* _What you should do_:
Find the word "overview" in the data below and copy each line that holds it.

* _Data provided_:
▬▬▬

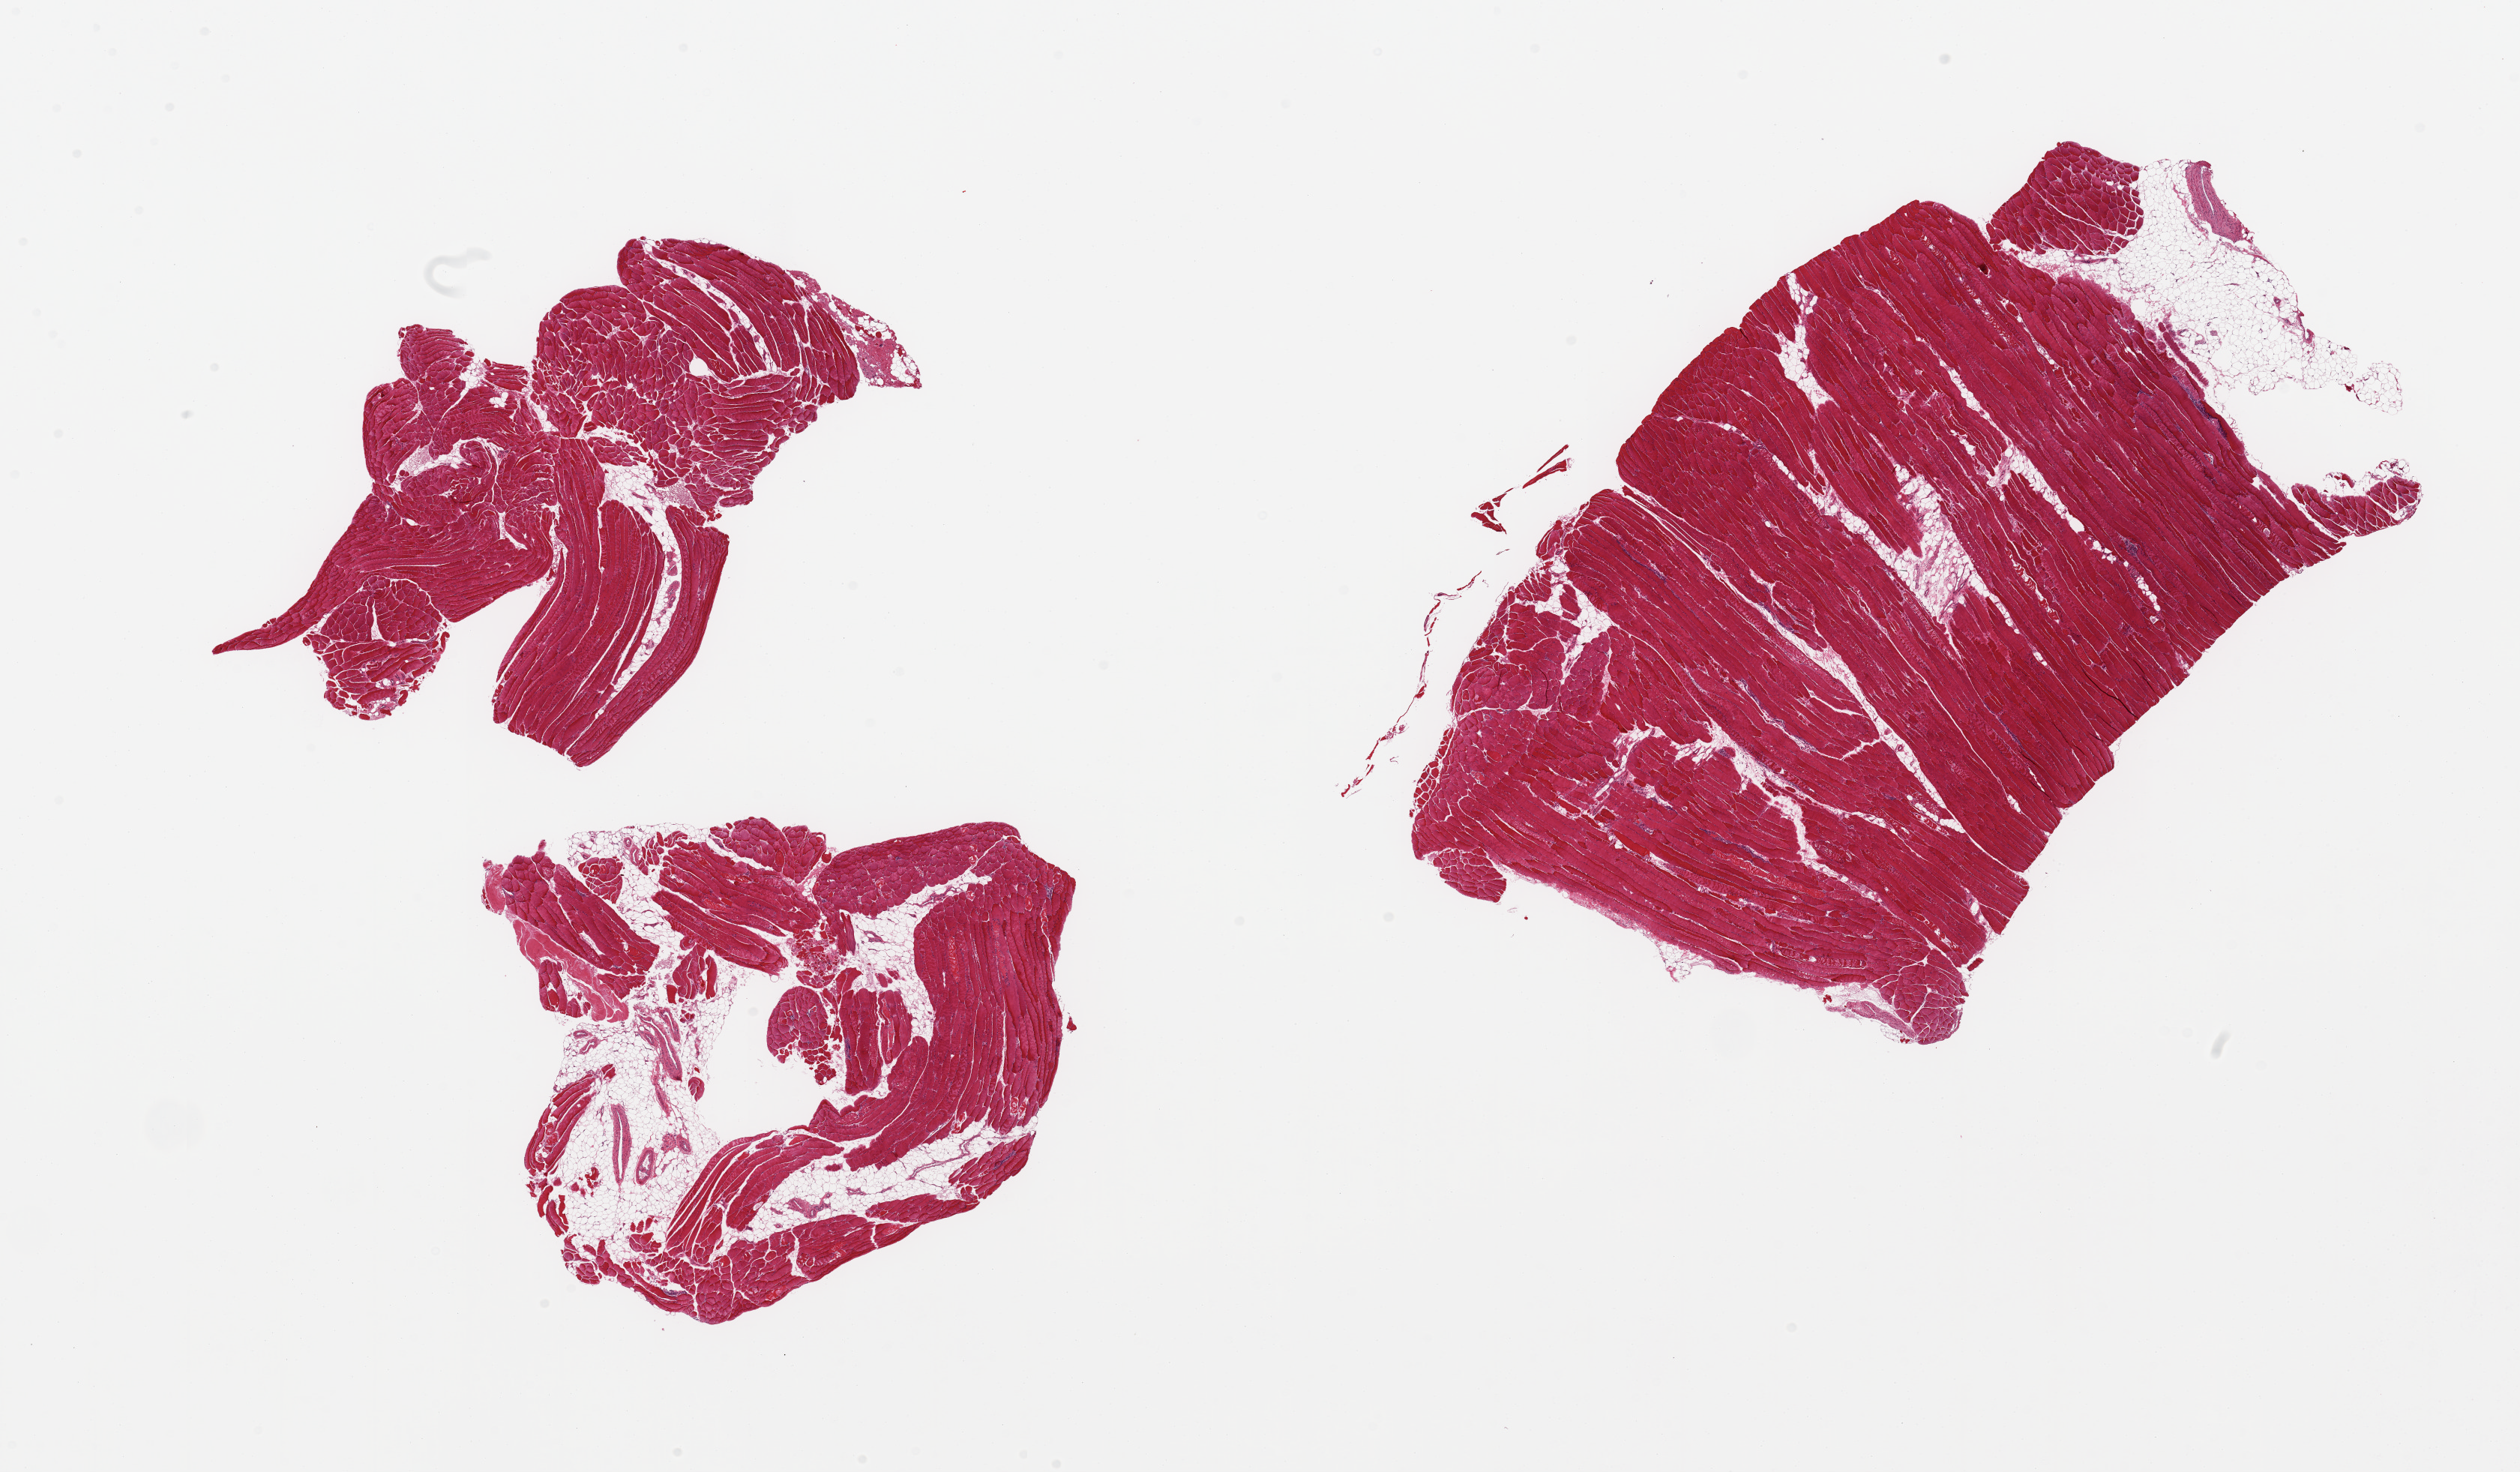
Haematoxylin and eosin whole-slide image, brightfield, shown as a low-resolution overview of the whole scanned area (about 26.6 x 15.5 mm); PAXgene-fixed, paraffin-embedded tissue; section of skeletal muscle (target tissue); tissue donor sample.
Pathologist's review note for this sample: 3 pieces, adherent interstitial fat is ~10% tissue.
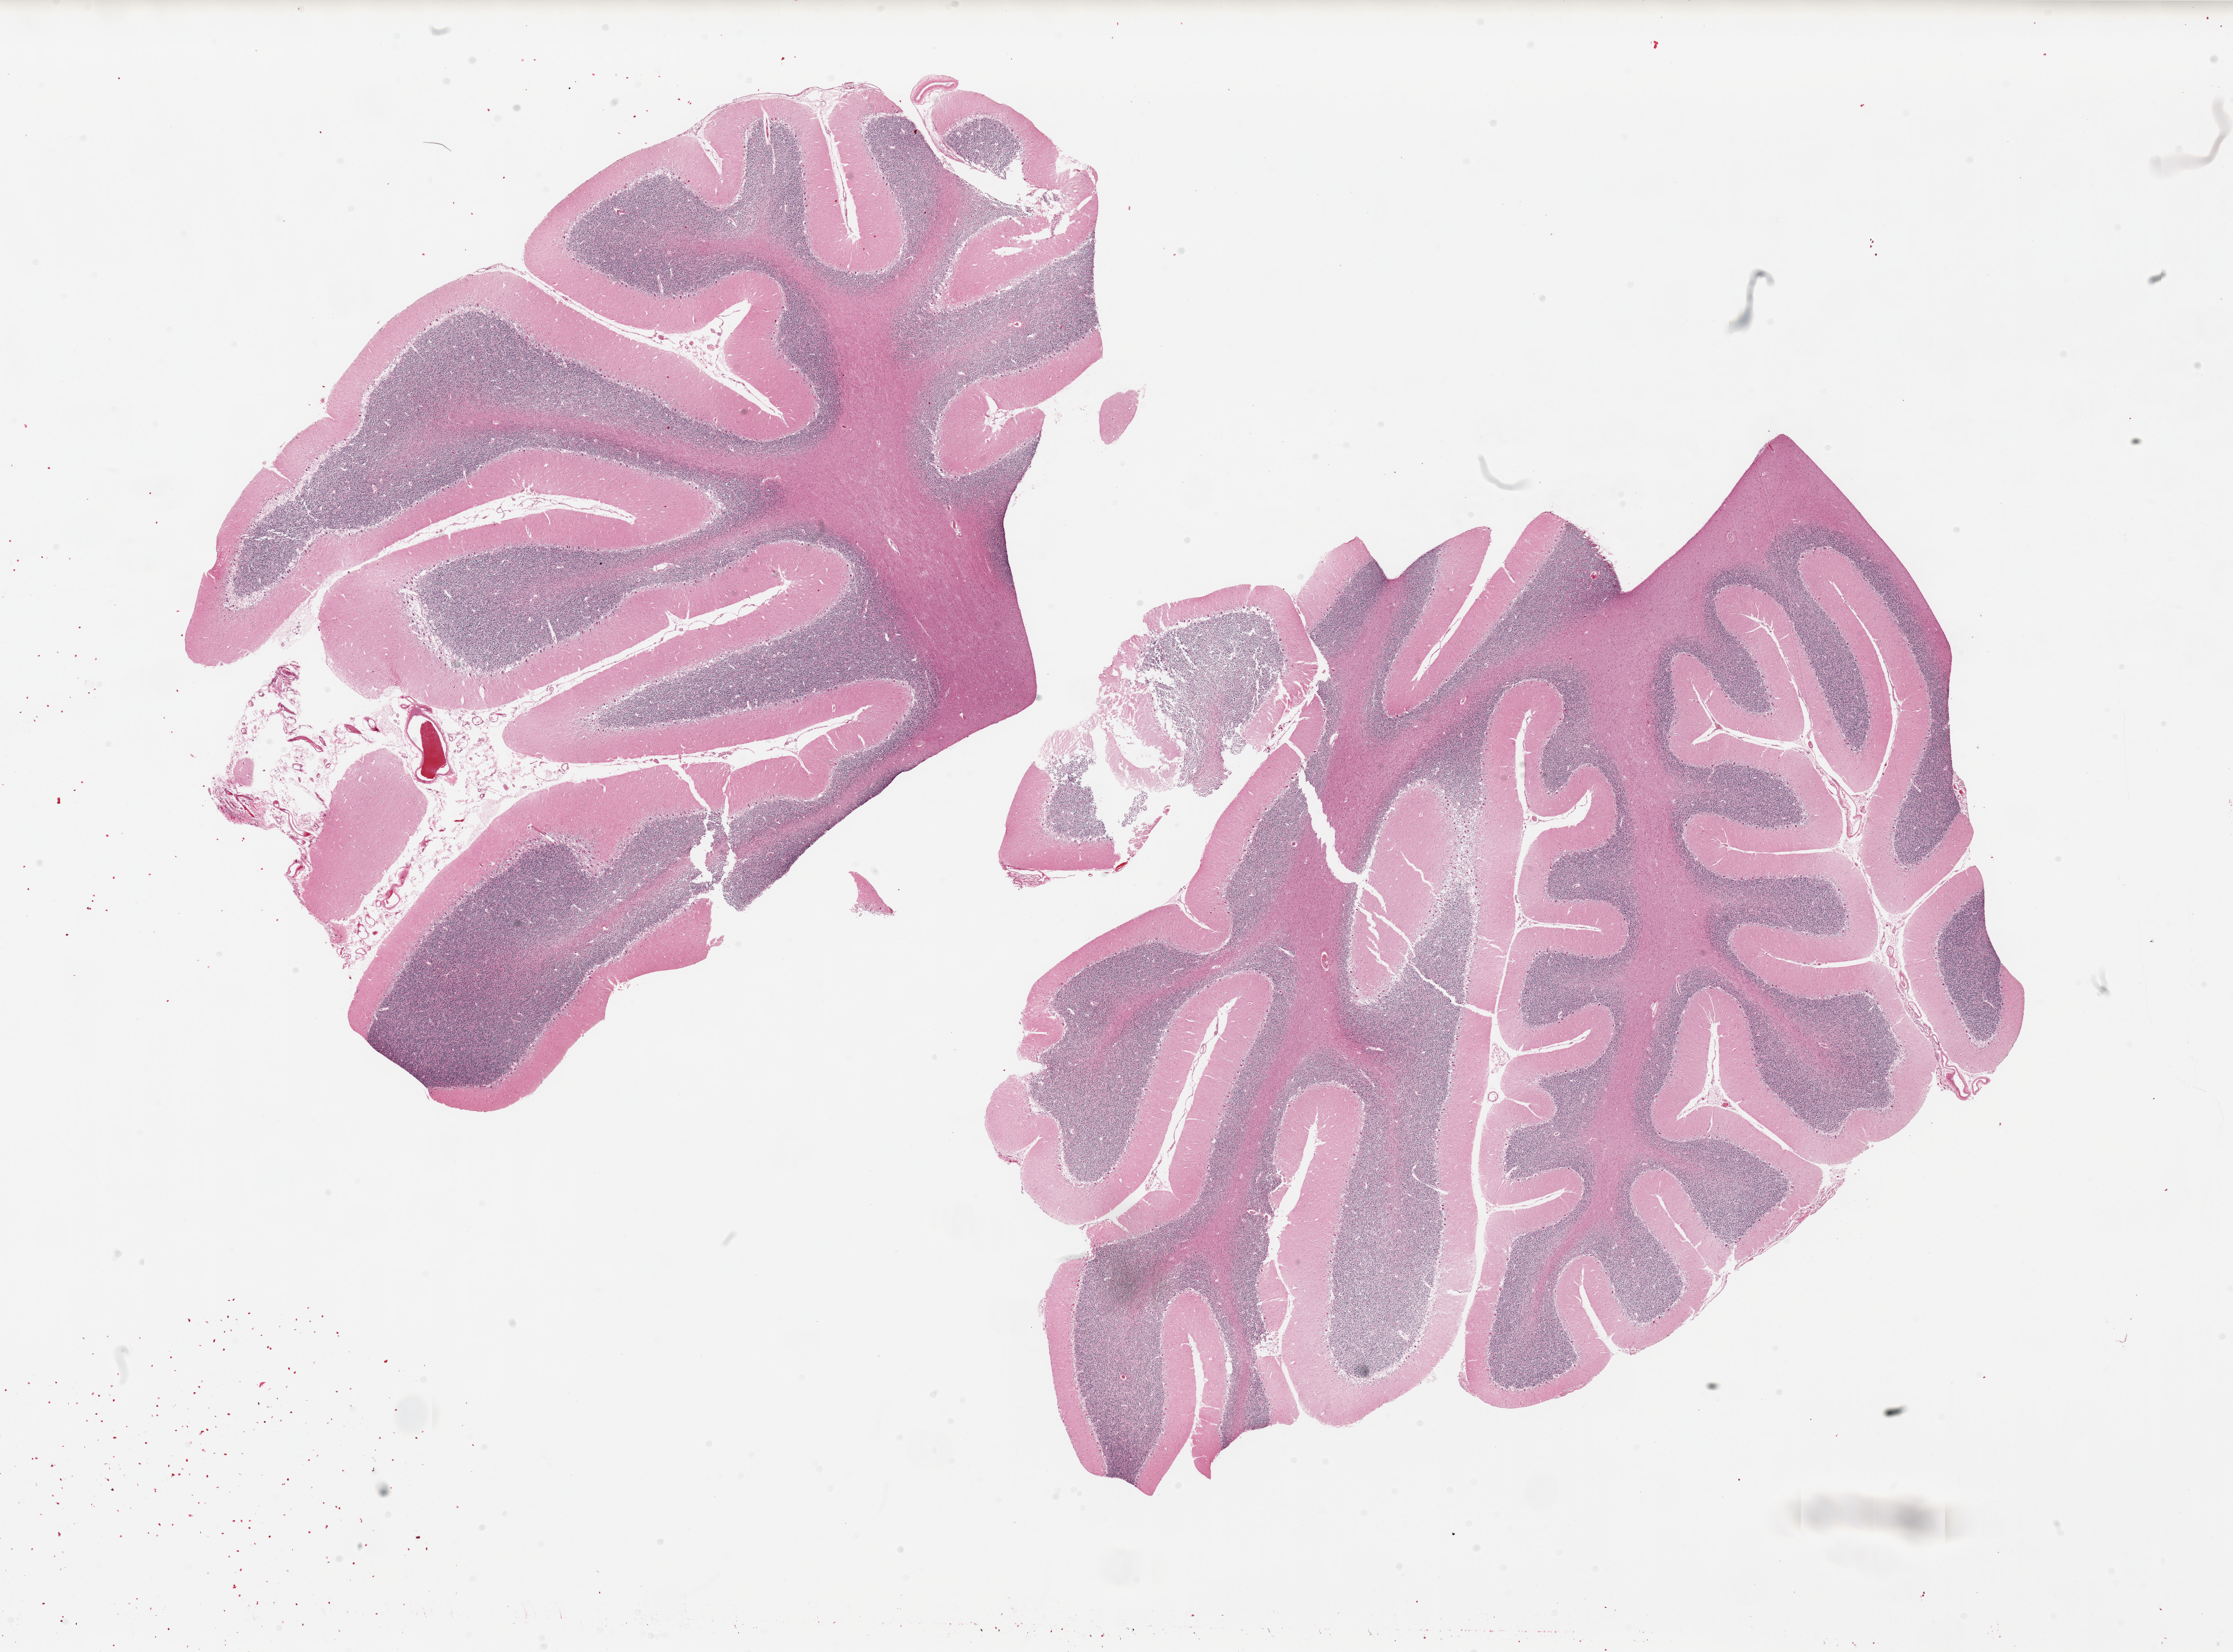
Digitized hematoxylin and eosin (H&E)-stained section, brightfield, a low-resolution overview of the entire scanned area, about 30.5 x 22.6 mm, PAXgene-fixed, paraffin-embedded tissue, section of cerebellum (target tissue), tissue donor sample. Donor sex: male.
Reviewer comment on this tissue sample: 2 pieces, unusually edematous.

▬▬▬

* _Exercise result_:
Haematoxylin and eosin whole-slide image, brightfield, shown as a low-resolution overview of the whole scanned area (about 26.6 x 15.5 mm); PAXgene-fixed, paraffin-embedded tissue; section of skeletal muscle (target tissue); tissue donor sample.
Digitized hematoxylin and eosin (H&E)-stained section, brightfield, a low-resolution overview of the entire scanned area, about 30.5 x 22.6 mm, PAXgene-fixed, paraffin-embedded tissue, section of cerebellum (target tissue), tissue donor sample. Donor sex: male.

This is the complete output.